He travels to a rotten alien Empire, inspired by the worst in humans. He is naive politically and does not understand the true cruelty of the Empire and plays the game to decide who rules it. I can't give away the ending but it's well worth reading.

This is a clever, complex book with vivid scenes of paradise, advanced technology, barbarians, emotions and various scenes. The fire planet image is amazing. It's fun in places, exciting, an adventure story, it's nasty and horrible. It's sad and shocking. The 'hero' of the book is not your action hero of many sci fi stories. He's a vain coward at times single minded on playing games.
Short on violence, weapons and no space combat yet it doesn't matter. For violent thrills read Consider Phelbas or 'Against a Dark Background'. This is a carefully constructed story which I can and have read again and again without being bored.

There aren't many authors whose story endings are better. This one makes me smile, think 'Yes!' and then feel sad all at the same time...

Rating: 4 stars
Summary: Thanks for loaning me this one, Noah!
Review: I like the part where some of the chess pieces are plant matter that ripens and changes moving ability over the course of the game according to color change! Don't shortchange this book on the title. There are games played in the book but they are metaphors to illustrate deeper concepts.

Lengthwise this is fairly short. It's no Dune or anything.

The book became a compelling page-turner by about the third chapter. Banks has created a world with intelligent robots that have jealousy, ambition, and hobbies. Three or four of the main characters are little floating spherical robots and Banks really makes good use of the robot as character to extend the possibilities of the social milieu here. It's analogous to game playing: chess is to checkers as Banks' robot society is to our human society. He plays around a lot with the possibilities of robots as active, socializable entities. And the super-robots called ship-minds are both space vessels and hyper-intelligent transcendent beings floating through the plot like blue whales on earth: big, intelligent, and seemingly benign.

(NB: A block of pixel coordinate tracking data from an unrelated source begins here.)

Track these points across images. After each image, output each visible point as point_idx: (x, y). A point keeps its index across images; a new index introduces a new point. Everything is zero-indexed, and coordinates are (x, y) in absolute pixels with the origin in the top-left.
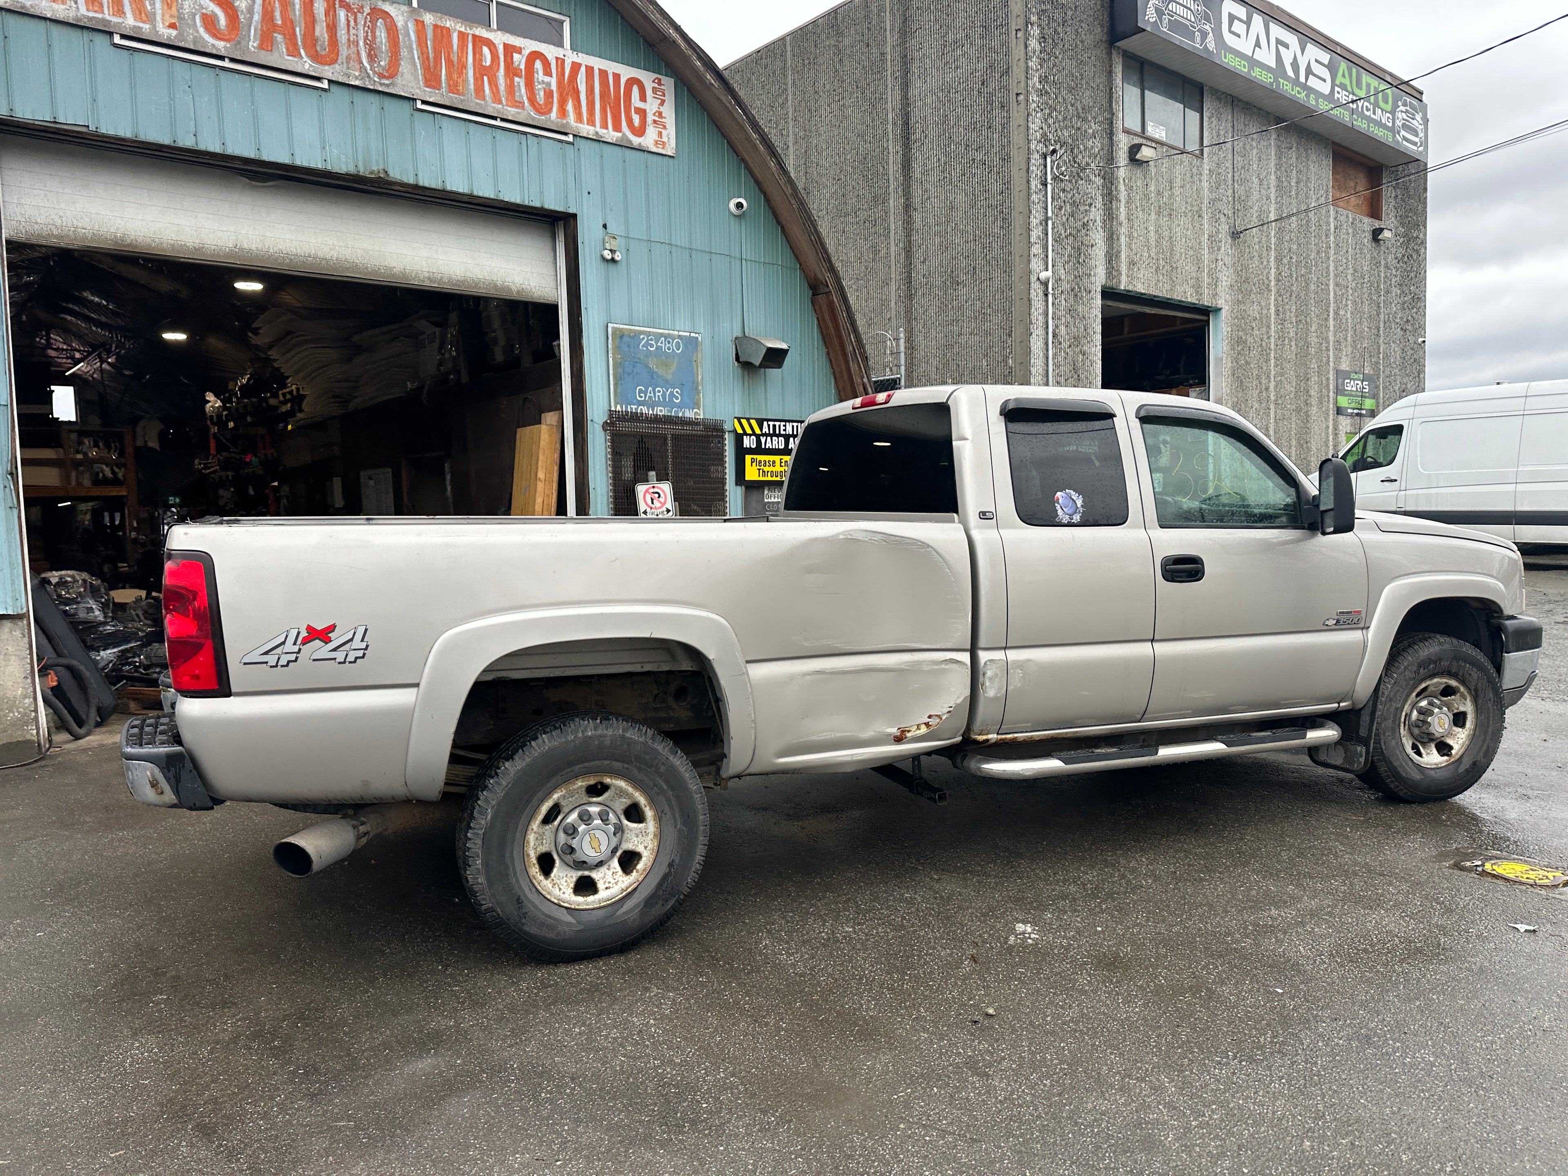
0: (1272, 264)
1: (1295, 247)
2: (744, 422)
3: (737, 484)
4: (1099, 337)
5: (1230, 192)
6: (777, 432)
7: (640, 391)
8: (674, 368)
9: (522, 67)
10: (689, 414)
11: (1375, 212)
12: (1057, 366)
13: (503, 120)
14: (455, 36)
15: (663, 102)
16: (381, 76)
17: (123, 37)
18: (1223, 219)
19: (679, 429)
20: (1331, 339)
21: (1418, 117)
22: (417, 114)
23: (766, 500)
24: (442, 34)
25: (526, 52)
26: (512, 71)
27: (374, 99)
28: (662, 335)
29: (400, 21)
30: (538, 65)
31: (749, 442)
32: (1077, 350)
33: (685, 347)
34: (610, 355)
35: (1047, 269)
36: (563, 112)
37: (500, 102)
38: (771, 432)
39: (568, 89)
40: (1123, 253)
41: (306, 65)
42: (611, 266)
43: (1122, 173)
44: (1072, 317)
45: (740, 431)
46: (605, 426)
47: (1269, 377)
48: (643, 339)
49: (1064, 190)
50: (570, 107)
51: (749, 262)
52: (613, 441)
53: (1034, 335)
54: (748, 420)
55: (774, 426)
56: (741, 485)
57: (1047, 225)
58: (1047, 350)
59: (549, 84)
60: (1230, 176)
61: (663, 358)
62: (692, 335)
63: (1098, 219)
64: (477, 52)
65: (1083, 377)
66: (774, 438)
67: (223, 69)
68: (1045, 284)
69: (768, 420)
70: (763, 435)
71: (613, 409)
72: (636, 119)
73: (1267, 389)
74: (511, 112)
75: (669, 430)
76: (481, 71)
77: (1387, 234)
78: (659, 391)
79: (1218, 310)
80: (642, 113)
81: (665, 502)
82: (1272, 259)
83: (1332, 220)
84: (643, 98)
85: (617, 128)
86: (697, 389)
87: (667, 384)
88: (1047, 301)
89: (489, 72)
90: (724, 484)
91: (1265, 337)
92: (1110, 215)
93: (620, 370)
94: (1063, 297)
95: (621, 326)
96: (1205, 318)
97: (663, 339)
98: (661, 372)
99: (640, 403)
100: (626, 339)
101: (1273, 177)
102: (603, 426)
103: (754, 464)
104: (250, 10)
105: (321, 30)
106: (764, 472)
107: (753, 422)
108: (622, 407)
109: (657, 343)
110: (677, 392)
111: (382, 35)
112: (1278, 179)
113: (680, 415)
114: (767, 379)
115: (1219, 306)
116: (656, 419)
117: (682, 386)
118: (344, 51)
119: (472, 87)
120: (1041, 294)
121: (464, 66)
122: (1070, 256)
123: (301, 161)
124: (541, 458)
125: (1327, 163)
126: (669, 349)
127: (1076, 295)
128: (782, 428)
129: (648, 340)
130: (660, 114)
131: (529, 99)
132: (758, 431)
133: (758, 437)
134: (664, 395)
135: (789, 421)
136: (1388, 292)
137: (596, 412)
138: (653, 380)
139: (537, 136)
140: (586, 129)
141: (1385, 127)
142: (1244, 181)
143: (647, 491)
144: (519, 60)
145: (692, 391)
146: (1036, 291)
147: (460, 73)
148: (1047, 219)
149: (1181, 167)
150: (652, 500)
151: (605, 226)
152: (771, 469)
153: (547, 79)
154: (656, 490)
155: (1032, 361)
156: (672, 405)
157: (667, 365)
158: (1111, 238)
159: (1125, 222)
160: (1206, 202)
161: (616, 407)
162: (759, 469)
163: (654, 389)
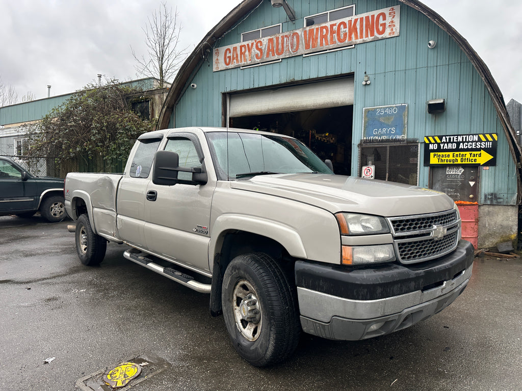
2: (431, 138)
3: (424, 166)
6: (452, 141)
7: (375, 131)
8: (392, 119)
9: (336, 30)
10: (399, 137)
13: (329, 50)
14: (315, 30)
15: (394, 16)
16: (294, 52)
17: (242, 67)
19: (393, 144)
22: (304, 59)
23: (447, 173)
24: (311, 31)
25: (337, 25)
26: (332, 32)
27: (293, 59)
28: (387, 108)
29: (300, 34)
30: (342, 26)
31: (433, 147)
33: (399, 110)
34: (363, 119)
36: (350, 38)
37: (328, 44)
38: (448, 141)
39: (353, 29)
41: (276, 57)
42: (367, 87)
45: (427, 142)
46: (360, 145)
48: (378, 110)
50: (353, 36)
52: (361, 151)
54: (433, 137)
55: (450, 139)
56: (427, 166)
59: (346, 31)
61: (388, 116)
62: (403, 105)
64: (322, 31)
66: (449, 144)
67: (260, 66)
69: (445, 136)
70: (442, 143)
71: (362, 139)
72: (381, 28)
74: (331, 46)
75: (388, 145)
76: (323, 37)
78: (384, 130)
80: (384, 25)
81: (371, 173)
84: (384, 19)
85: (372, 34)
86: (404, 126)
87: (388, 126)
89: (325, 37)
93: (367, 124)
95: (368, 108)
98: (386, 122)
99: (375, 135)
100: (370, 112)
103: (436, 157)
104: (265, 49)
105: (280, 46)
106: (442, 160)
107: (436, 138)
108: (366, 138)
109: (384, 111)
110: (393, 129)
111: (295, 40)
113: (394, 138)
116: (382, 141)
117: (396, 126)
118: (285, 49)
119: (319, 44)
121: (317, 38)
123: (274, 83)
126: (390, 112)
128: (455, 139)
129: (380, 110)
130: (392, 22)
131: (338, 39)
132: (439, 141)
133: (439, 144)
134: (387, 131)
135: (460, 135)
137: (355, 140)
138: (382, 126)
139: (341, 50)
140: (359, 41)
143: (366, 169)
144: (335, 28)
145: (401, 127)
147: (316, 41)
150: (367, 172)
151: (365, 73)
152: (447, 158)
153: (345, 30)
154: (369, 168)
156: (390, 134)
157: (389, 119)
161: (364, 138)
162: (439, 159)
163: (382, 130)
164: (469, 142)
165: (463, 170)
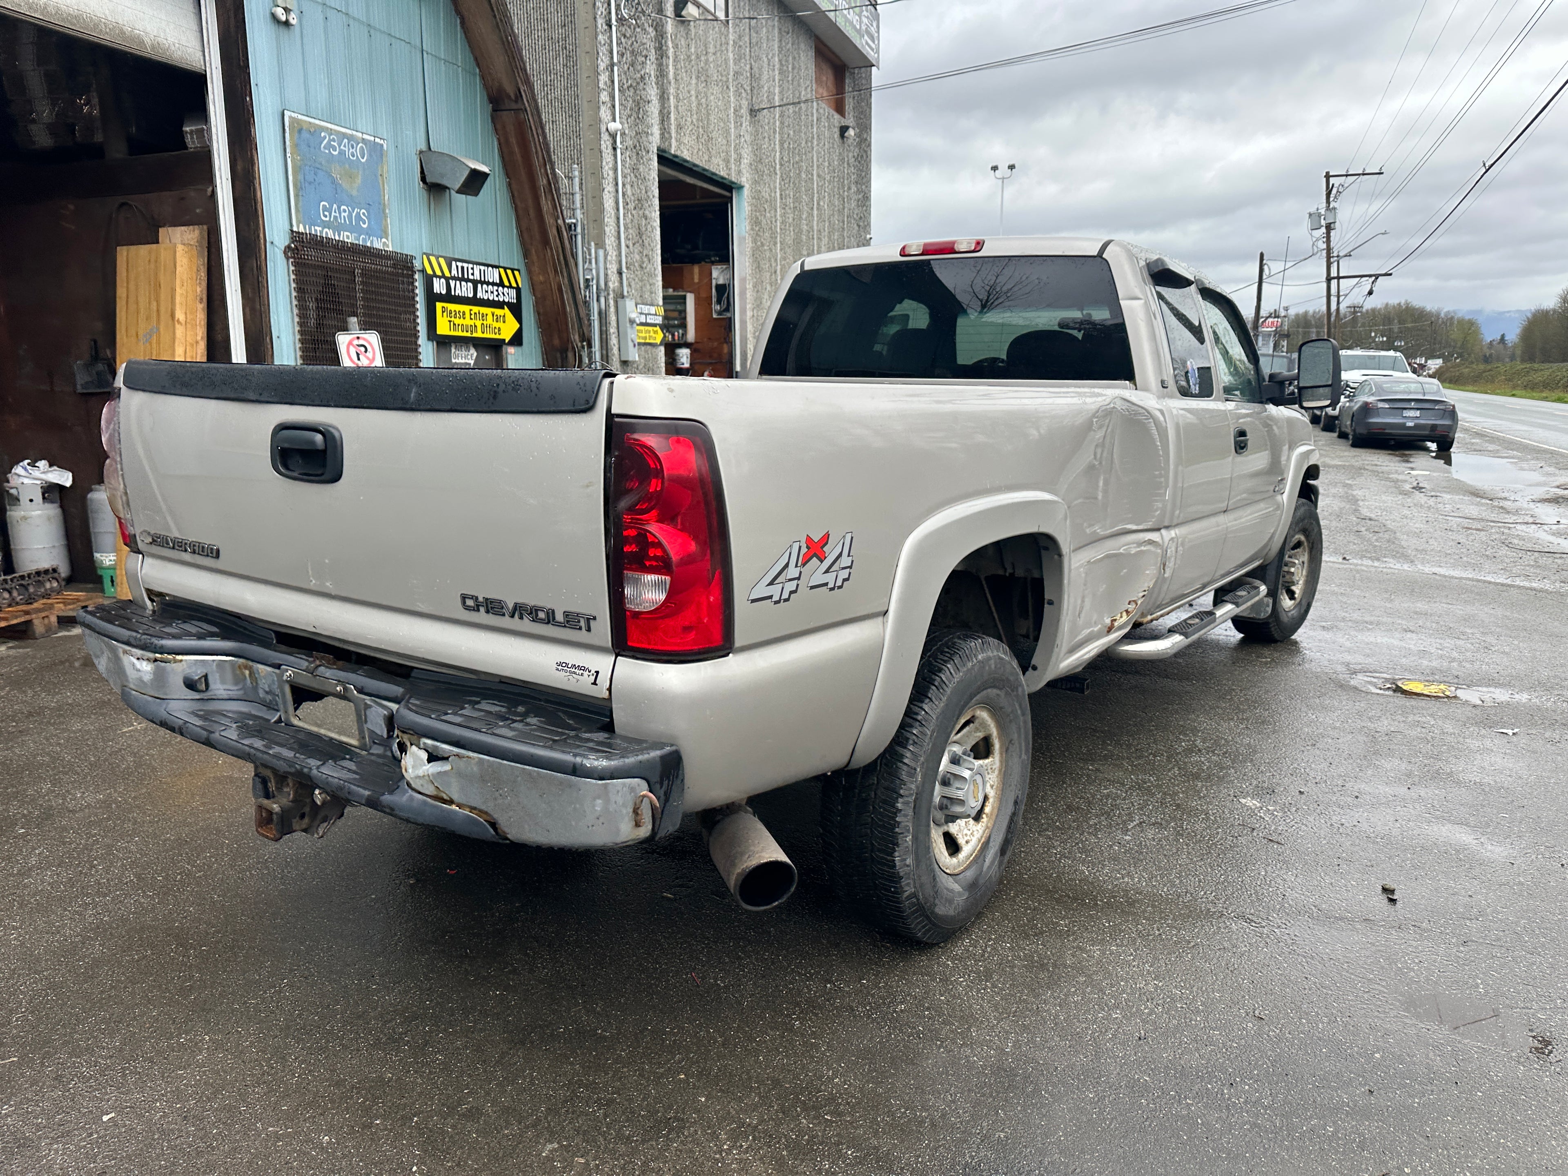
0: (777, 147)
1: (791, 133)
2: (432, 260)
3: (429, 339)
4: (657, 202)
5: (748, 66)
6: (466, 276)
7: (324, 209)
8: (359, 180)
10: (378, 244)
11: (840, 108)
12: (626, 228)
18: (744, 95)
19: (368, 263)
20: (815, 228)
21: (875, 24)
23: (454, 361)
28: (344, 135)
31: (439, 287)
32: (641, 212)
33: (370, 155)
34: (288, 155)
35: (614, 120)
38: (460, 276)
40: (672, 114)
42: (286, 31)
43: (670, 26)
44: (636, 176)
45: (430, 272)
46: (291, 251)
47: (776, 260)
48: (325, 137)
49: (625, 36)
51: (430, 56)
52: (297, 273)
53: (606, 190)
54: (436, 258)
55: (463, 268)
56: (433, 340)
57: (612, 71)
58: (618, 210)
60: (748, 50)
61: (347, 167)
62: (377, 140)
63: (652, 73)
65: (646, 242)
66: (463, 283)
68: (613, 137)
69: (456, 261)
70: (452, 278)
71: (295, 229)
73: (775, 272)
75: (356, 262)
77: (851, 132)
78: (345, 211)
79: (740, 187)
81: (374, 358)
82: (777, 142)
83: (815, 111)
86: (384, 211)
87: (353, 203)
88: (615, 156)
90: (417, 338)
91: (774, 220)
92: (661, 73)
93: (300, 177)
94: (628, 153)
95: (300, 117)
96: (727, 194)
97: (346, 140)
98: (345, 185)
99: (324, 225)
100: (305, 135)
101: (777, 59)
102: (285, 252)
103: (445, 314)
106: (454, 324)
107: (442, 260)
108: (305, 228)
109: (340, 145)
110: (364, 214)
112: (780, 61)
113: (369, 244)
114: (453, 208)
115: (742, 184)
116: (344, 248)
117: (368, 205)
120: (610, 147)
122: (631, 109)
124: (179, 291)
125: (812, 53)
126: (353, 156)
127: (638, 154)
128: (471, 271)
129: (330, 140)
132: (447, 274)
133: (447, 280)
134: (350, 216)
135: (477, 264)
136: (849, 188)
138: (338, 196)
141: (854, 27)
142: (758, 58)
143: (350, 343)
145: (379, 213)
146: (605, 143)
148: (612, 65)
149: (713, 33)
150: (358, 355)
152: (462, 321)
154: (361, 342)
155: (606, 220)
156: (360, 230)
157: (351, 177)
158: (663, 97)
159: (673, 81)
160: (732, 74)
161: (298, 227)
162: (450, 321)
163: (339, 208)
164: (488, 283)
165: (475, 354)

The main star of this book (and I guess Banks' other works) is his future society called The Culture. The culture was so cool of an idea socially that it left me spoiled for lesser science fiction books. When this book got me jonesing for more science fiction I tried to follow it up with Jerry Pournelle's The Mote in God's Eye. Isn't that supposed to be a classic? Well, I couldn't read it. The whole society portrayed seemed so obsolete and boring, like a Buck Rogers movie. So read Iaian Banks and get spoiled for lesser science fiction!

Rating: 5 stars
Summary: A Near Perfect Book
Review: I say "near perfect" because as those who've read a lot of Ian Banks know, Banks is somewhat obsessed with cruelty and torture and this book has its fair share. At least here, however, it forms a logical and integral part of the book unlike Banks' Consider Phlebas, where it's so gratuitous and specific that it's really disturbing, and it doesn't form a huge part of the book like it does in The Wasp Factory, which I couldn't finish because of it.

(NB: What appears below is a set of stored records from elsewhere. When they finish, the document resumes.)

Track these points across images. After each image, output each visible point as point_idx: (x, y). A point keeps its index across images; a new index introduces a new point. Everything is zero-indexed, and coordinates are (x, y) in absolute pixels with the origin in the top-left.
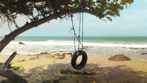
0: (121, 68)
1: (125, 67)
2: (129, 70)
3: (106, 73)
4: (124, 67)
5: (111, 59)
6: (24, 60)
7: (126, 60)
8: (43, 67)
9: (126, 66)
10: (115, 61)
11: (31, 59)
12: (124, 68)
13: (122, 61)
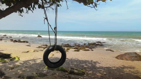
0: (125, 70)
1: (132, 70)
2: (135, 75)
3: (99, 74)
4: (129, 69)
5: (118, 57)
6: (28, 52)
7: (138, 60)
8: (37, 60)
9: (134, 68)
10: (123, 60)
11: (34, 51)
12: (130, 71)
13: (133, 60)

The above aside, the story is compelling, the writing superb, and the author's premise intelligent without being condescending or dense. Banks has created a version of Utopia, called the Culture, and thought it through quite well. Ownership and status have been eliminated, there's plenty of space, there's equality (even sentient machines share the same status as humans), people can internally create whatever drugs/state of mind they need/want and even select their gender, and people are happy and engaged. So when Jernau Gergeh, a professional game player, is recruited to play the game of Azad in the far-distant empire of Azad, he is reluctant to leave his home for the five years the game will take. But Gurgeh does leave, and Azad turns out to be a civilization much more like our own than that of the Culture. Azad is hierarchical, crowded and violent, and status is everything.

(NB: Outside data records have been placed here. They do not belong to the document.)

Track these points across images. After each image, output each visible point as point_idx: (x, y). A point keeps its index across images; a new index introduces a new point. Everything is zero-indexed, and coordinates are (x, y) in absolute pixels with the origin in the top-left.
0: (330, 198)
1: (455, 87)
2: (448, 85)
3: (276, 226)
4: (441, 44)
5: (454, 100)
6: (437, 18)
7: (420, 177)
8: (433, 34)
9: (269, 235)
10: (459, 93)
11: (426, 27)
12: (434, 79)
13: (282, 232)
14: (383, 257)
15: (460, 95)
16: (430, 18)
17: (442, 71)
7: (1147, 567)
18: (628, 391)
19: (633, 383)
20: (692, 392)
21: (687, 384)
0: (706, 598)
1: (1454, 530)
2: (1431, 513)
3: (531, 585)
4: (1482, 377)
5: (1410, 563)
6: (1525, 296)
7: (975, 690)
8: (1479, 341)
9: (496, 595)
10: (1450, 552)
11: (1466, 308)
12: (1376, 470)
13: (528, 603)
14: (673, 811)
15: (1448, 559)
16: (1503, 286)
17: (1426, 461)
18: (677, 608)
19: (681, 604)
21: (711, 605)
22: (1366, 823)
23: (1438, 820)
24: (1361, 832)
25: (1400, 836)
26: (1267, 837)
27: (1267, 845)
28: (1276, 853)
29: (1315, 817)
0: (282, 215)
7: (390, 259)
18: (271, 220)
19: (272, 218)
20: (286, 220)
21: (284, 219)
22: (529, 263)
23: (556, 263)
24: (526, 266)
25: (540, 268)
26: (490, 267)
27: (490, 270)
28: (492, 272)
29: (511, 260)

One of the interesting things that Banks has done is to make us recognize ourselves in the empire of Azad, while still finding ways to make the Azadians different than the alien races one so often finds in mediocre science fiction writing. For one thing, the Azadians have three genders. Banks also focuses on the difference between the languages of the Culture and the empire, and how language may shape thought. Banks makes us understand why Gurgeh becomes attracted to the empire even with all its flaws, inequalities and cruelty, and to the game of Azad, a brilliantly created giant of a game which is central to the civilization of Azad and all its institutions, and which represents the entire philosophy of the empire.

You might not think that a book about a game and game-playing would be consistently compelling, but in Bank's capable hands it is. A study of competition, cultural differences, politics and human nature, it stays captivating throughout, managing to combine a good story and excellent story telling with thought- provoking premises. This was the first book by Banks I ever read and easily my favorite still. I've read it at least half a dozen times and it holds up on every re-reading.